Menurut Syahrul Wahyu Prasetyo, salah satu mahasiswa yang hadir dalam misa perayaan Natal 2016 ini, mengagumi keindahan ritus (tata laksana) misa perayaan Natal saat itu. “Ritusnya sangat eksotis terutama pada musik gerejanya dan pendupaan dalam misa tersebut. Nada dalam irama musiknya terasa lembut sekali dan bisa memainkan nada dengan baik” ujarnya saat ditemui oleh Kabaremansipasi.com seusai misa perayaan Natal 2016 di Katedral Surabaya.

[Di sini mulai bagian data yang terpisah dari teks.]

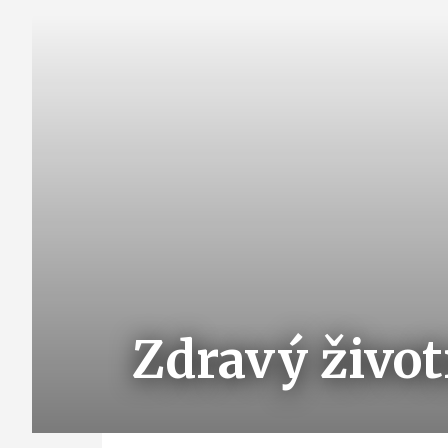
Zdravý život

Mahasiswa UINSA Surabaya berfoto bersama dengan Panitia Natal 2016 seusai misa Natal (25/12/2016) di Katedral Surabaya

Mahasiswa UINSA Surabaya berfoto bersama dengan Panitia Natal 2016 seusai misa Natal (25/12/2016) di Katedral Surabaya

“Menurut kami, dengan adanya studi banding ini, kami mempelajari mengenai keunikan agama-agama. Di saat umat beragama lain beribadah, kami menghormati ritus-ritus yang dimiliki oleh agama lain.” terangnya. Hal ini bertujuan untuk memberikan pemahaman mengenai ajaran serta ritual agama lain, agar satu sama lain dapat saling menghormati dan menghargai.

Syahrul menyayangkan dengan perkembangan toleransi umat beragama yang saat ini sedang memanas di media. “Perlu menahan diri kita masing-masing, jangan mudah terprovokasi. Misalnya saat hari raya Natal ini, Kalau memang tidak mau memakai atribut gini gitu, ya gak usah. Tidak perlu dibesar-besarkan dan biasa saja. Anggap saja sebagai warna Indonesia yang terdiri dari berbagai macam agama, suku, dan ras.” tambahnya.

Sementara itu, ketua Panitia Natal 2016 Gereja Katolik Hati Kudus Yesus, Katedral Surabaya, Andik Oematan mengaku senang dengan kedatangan para mahasiswa UINSA Surabaya ini yang ingin belajar mengenai gereja Katolik. Dengan adanya kegiatan ini, diharapkan dapat mempererat kerukunan umat beragama.